Friday, January 23, 2015

faith and trust

"I am not skilled to understand

What God has willed, what God has planned

I only know at his right hand

Stands one who is my Savior'- my savior my God

Since I live day to day and week by week I will tell you about this week. First of all, I had 3 horrible days but I don't want to focus on that right now. I have been given blessings beyond what I could have imagined for my current physical state. I am learning just how much God gives even when He is taking things away from us. He takes things away for a reason and I have begun to get more and more God given glimpses into His master plan for my life and this trial. I find peace in what He has given me by providing me with so much support from those around me and at times I can just feel Him saying "I got this. It will be okay. It will end. I am He." Faith and trust are two very different things that I feel like people lump into one. I have complete faith in my God, He is faithful and has never failed before and never will but what I struggle with is trust. Trust as in a reliance that won't be shaken. I fall so short when it comes to allowing God to completely take this trial that He has allowed in my life and do with me as He pleases.

Every time I get knocked down in this journey I come back up with a tiny bit more trust (reliance) on God to handle everything. Having faith is the easy part but we are also to trust in the one who granted us life and gives and takes away. I have no clue what is happening with my life and to me it feels like it is falling apart but I have faith He will pick up the pieces and put them together how He designed it to be. I can pretend I got it all together until all the grandmas in the world get hit by reindeer (it was oddly the first thing that popped into my head. Don't judge me!) but the reality is I have nothing. Separate from God I have and I am nothing. A lost person searching for home. I cannot heal myself and I must develop the trust to where I have faith that He is doing all of this for a reason and has a plan for it all even if it is not healing on this earth.

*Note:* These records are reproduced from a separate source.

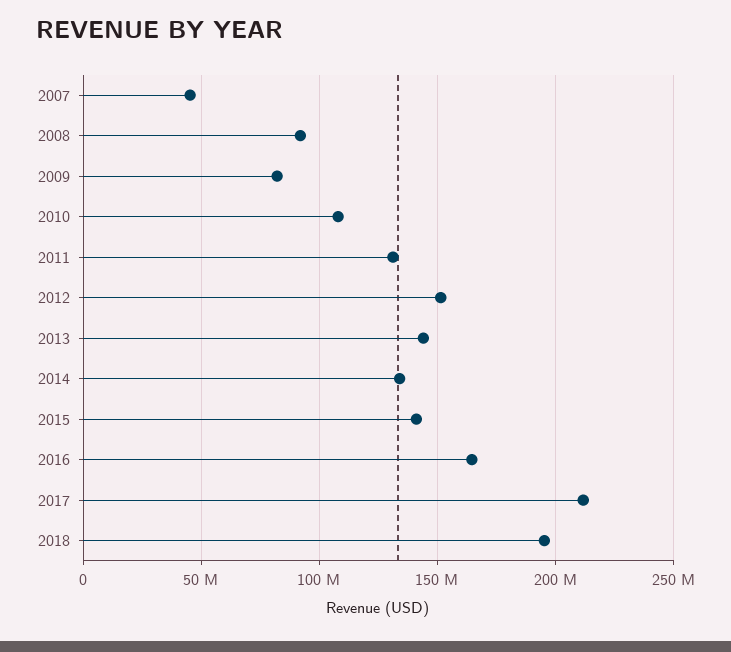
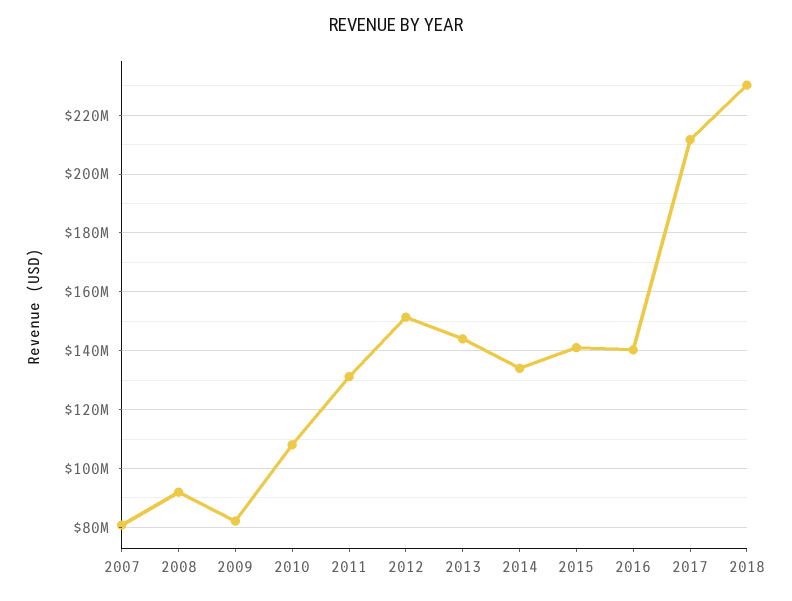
2007: 45000000 -> 80000000
2016: 165000000 -> 140000000
2018: 195000000 -> 230000000

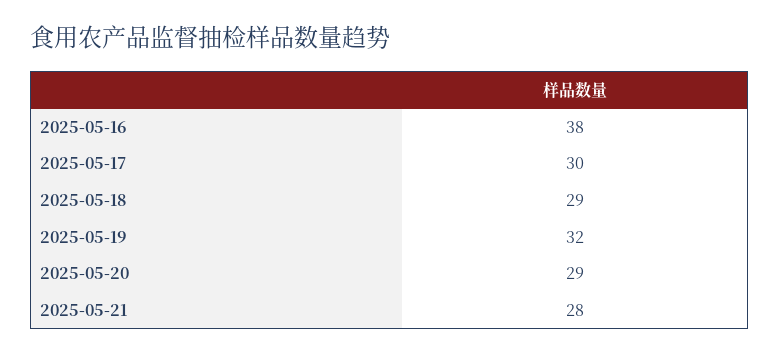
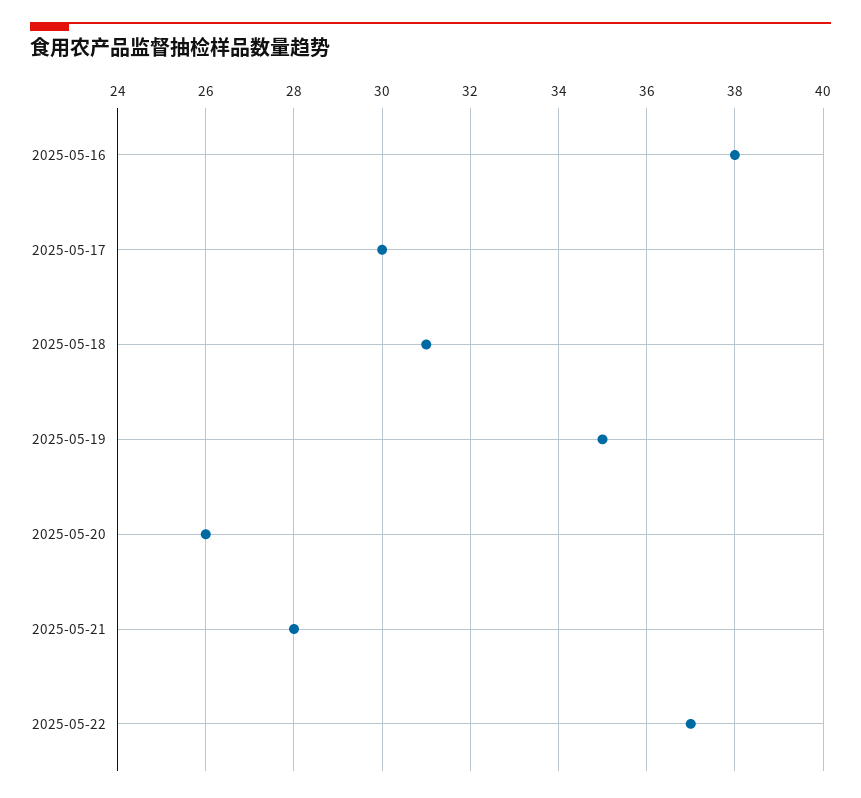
2025-05-18: 29 -> 31
2025-05-19: 32 -> 35
2025-05-20: 29 -> 26
2025-05-22: none -> 37

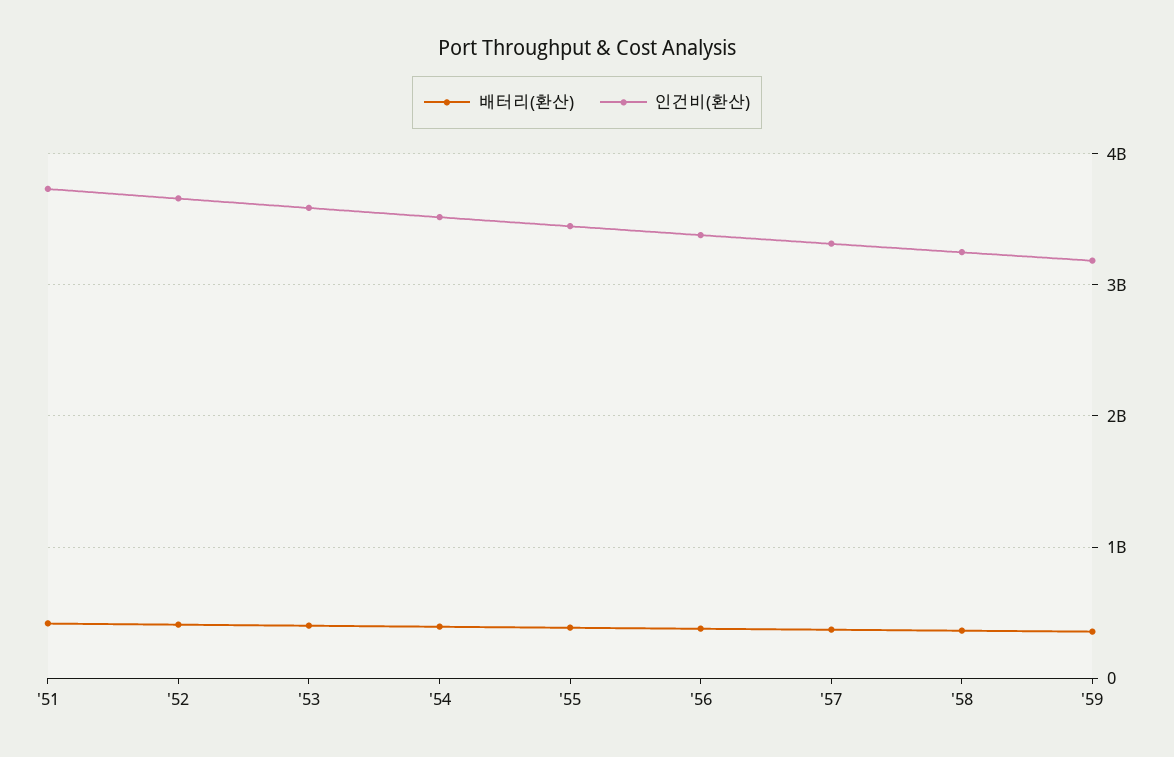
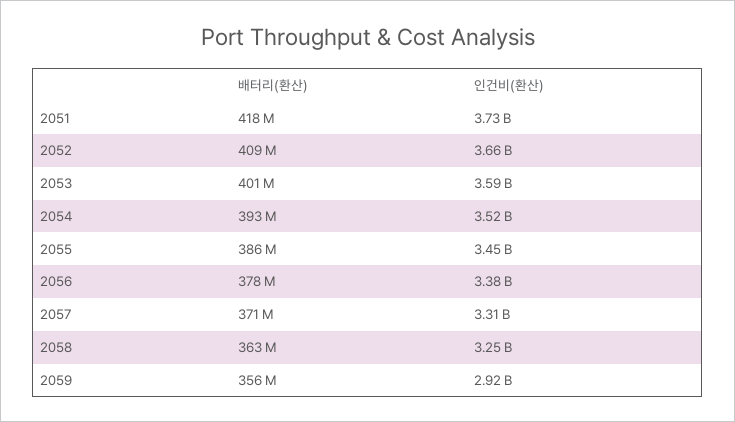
인건비(환산), '59: 3200000000 -> 2920000000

God has worked in some super mysterious ways in my life up until this point and I have no reason to think He will stop now. I made it through another week and that is something to be thankful for. God is good even when we don't feel Him or trust Him; that faith that we found God with is still there as a gift if we choose to us it. I am done sulking in self pity now and have decided to open that gift and see what God has in store for my life no matter how different it may be from my personal hopes and dreams. My life is God's story, not mine so let's do this.